How does a linear operator act on a bra?

If $A:V\to V$ is a linear operator on a vector space $V$ with basis $|m\rangle$, Dirac defined the action $\langle n|A$ of $A$ on the bra vector $\langle n|$ (an element of the dual space $V^*$)as a new bra vector that is evaluated on a ket $|m\rangle$ to give the same answer as the evaluation of $\langle n|$ on $A|m\rangle$. In other words he set $$ (\langle n|A)|m\rangle = \langle n|(A|m\rangle). $$ Since it does not matter where one puts the brackets Dirac just writes $$ \langle n|A|m\rangle $$ for both things. Note that the dagger operation $\dagger: |m\rangle\mapsto \langle m|= (|m\rangle)^\dagger$ that provides an antilinear map between $V$ and $V^*$ (and so defines the inner product on $V$) is not needed here. So $A$ acting on bras has nothing to do with the hermitian conjugate $A^\dagger$ which needs the inner product. As $A$ acting to the left on bra vectors is really an operator $V^*\to V^*$ rather than an operator $V\to V$ it usual in linear algebra to regard it as different operator $A^*:V^*\to V^*$ that is called the "conjugate," or the "transpose." The latter name is probably best as no complex conjugation is involved, and in the dual basis $A^*$ is representated by the transpose (but not the complex conjugate transpose) of the matrix representing $A$.

Note added: I just saw Qmechanic's answer. What he says: $A|\phi\rangle = |\chi\rangle \Leftrightarrow \langle \phi|A^\dagger =\langle \chi|$ is quite correct, but you really don't need to use the dagger to define left action of $A$.

  1. Using Shankar's notation from his eq. (1.6.14), an operator acting on a bra$^1$ $$\langle \phi | ~=~ \langle \psi |\hat{A} $$ is equivalent to the Hermitian adjoint operator acting the corresponding ket $$|\phi \rangle ~=~ \hat{A}^{\dagger}|\psi \rangle . $$

  2. The Hermitian adjoint operator fulfills the relation $$ \langle w | \hat{A}v \rangle~=~\langle \hat{A}^{\dagger}w | v \rangle. $$


$^{1}$We will ignore subtleties with unbounded operators, domains, selfadjoint extensions, etc., in this answer.

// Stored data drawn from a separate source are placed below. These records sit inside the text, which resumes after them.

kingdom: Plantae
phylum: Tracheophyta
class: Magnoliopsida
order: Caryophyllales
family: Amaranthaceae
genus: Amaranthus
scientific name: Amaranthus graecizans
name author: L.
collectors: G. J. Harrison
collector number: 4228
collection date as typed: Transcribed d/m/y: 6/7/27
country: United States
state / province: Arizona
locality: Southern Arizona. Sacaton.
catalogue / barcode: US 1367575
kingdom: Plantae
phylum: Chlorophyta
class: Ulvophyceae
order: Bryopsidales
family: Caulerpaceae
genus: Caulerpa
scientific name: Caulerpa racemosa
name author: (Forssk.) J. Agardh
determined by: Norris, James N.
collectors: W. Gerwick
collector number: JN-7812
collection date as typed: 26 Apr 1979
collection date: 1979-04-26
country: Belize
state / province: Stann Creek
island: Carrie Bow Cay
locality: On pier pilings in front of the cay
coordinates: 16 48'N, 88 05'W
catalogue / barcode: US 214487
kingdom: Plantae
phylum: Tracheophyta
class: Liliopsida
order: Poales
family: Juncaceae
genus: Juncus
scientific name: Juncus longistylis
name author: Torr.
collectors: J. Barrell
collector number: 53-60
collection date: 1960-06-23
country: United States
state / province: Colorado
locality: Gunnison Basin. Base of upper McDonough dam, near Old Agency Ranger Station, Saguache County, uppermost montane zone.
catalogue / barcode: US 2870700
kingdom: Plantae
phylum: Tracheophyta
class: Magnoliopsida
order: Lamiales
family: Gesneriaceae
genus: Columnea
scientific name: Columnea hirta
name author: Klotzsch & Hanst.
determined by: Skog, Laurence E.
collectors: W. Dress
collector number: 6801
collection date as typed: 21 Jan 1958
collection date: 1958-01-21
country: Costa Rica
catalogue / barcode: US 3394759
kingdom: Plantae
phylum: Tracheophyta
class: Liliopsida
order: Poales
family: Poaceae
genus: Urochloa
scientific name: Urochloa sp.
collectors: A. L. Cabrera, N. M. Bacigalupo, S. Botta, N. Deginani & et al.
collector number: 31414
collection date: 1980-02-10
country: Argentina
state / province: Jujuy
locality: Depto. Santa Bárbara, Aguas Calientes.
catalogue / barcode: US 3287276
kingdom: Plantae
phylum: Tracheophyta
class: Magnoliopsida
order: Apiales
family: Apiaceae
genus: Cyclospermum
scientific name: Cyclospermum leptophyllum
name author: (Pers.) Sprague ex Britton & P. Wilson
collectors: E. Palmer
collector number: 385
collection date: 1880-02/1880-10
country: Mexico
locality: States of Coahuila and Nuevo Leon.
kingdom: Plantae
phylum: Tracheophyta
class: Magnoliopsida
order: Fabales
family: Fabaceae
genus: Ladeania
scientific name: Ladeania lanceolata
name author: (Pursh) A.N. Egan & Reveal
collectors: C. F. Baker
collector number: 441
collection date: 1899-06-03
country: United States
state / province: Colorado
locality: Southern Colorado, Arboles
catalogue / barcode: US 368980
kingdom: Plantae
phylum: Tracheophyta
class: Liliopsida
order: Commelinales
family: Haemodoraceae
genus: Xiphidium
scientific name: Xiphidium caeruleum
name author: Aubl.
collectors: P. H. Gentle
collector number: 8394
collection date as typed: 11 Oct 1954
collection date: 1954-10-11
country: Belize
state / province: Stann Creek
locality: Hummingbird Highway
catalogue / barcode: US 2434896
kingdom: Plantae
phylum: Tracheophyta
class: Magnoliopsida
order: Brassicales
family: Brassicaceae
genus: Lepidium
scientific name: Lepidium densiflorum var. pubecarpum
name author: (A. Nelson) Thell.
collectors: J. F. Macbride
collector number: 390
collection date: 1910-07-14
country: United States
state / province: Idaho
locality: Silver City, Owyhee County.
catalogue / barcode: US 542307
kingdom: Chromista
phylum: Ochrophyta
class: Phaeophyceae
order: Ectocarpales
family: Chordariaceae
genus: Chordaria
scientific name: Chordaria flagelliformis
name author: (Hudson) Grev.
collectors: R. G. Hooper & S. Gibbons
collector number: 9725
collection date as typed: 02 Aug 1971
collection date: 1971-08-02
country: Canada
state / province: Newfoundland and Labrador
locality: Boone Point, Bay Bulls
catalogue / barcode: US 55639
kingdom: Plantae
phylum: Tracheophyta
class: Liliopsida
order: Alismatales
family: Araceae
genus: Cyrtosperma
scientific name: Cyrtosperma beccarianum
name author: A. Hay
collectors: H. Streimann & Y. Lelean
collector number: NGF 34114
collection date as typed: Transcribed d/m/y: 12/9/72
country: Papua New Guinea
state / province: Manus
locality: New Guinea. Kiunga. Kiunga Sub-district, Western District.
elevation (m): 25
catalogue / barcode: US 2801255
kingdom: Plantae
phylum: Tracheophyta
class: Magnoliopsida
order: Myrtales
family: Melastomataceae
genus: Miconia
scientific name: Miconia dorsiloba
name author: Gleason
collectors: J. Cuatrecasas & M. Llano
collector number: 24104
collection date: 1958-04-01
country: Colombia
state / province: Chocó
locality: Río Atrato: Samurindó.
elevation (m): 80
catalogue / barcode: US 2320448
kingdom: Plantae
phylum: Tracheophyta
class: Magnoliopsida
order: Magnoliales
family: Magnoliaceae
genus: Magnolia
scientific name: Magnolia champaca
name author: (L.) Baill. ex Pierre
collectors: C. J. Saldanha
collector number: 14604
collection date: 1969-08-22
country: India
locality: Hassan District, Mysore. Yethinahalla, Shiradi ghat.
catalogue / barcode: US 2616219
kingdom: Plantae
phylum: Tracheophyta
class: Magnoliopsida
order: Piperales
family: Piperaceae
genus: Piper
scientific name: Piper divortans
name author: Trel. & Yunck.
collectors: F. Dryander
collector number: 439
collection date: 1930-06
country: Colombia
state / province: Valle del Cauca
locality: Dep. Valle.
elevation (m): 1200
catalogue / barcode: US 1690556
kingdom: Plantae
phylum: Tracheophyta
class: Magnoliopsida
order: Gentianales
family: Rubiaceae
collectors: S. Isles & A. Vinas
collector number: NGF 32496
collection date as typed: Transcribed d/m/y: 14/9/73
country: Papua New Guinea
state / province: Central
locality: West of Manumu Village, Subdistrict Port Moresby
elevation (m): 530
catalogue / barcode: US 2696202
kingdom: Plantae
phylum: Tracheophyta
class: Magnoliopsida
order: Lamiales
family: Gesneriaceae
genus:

There is a standard definition for the action of a linear operator on a bra, although many authors (including Shankar) sloppily skip defining it. $\langle \phi| A$ is defined to be the linear functional such that $\big( \langle \phi| A \big) |\psi\rangle \equiv \langle \phi| \big(A |\psi\rangle\big)$. In other worlds, you first act the linear operator on the ket that's getting "eaten" and then act the bra $\langle \phi |$ on the output of that.

Similarly, we can define the action of the adjoint of a linear operator on a ket. $$A^\dagger | \psi \rangle$$ is defined by how an arbitrary bra $\langle \phi |$ acts on it: $$\langle \phi | \big( A^\dagger | \psi \rangle \big) := \big( \langle \phi | A^\dagger \big) | \psi \rangle = \langle A \phi | \psi \rangle.$$ Note that unlike the former case, this requires an inner product structure so that we can define the adjoint.

The inner product of a ket $A^\dagger | \psi \rangle$ with all possible kets $|\phi\rangle$ completely specifies the ket, because the positive-definiteness of the inner product implies that it's nondegenerate. It's not often appreciated that the adjoint of an operator only has a unique action on kets because of the positive-definiteness requirement on the inner product.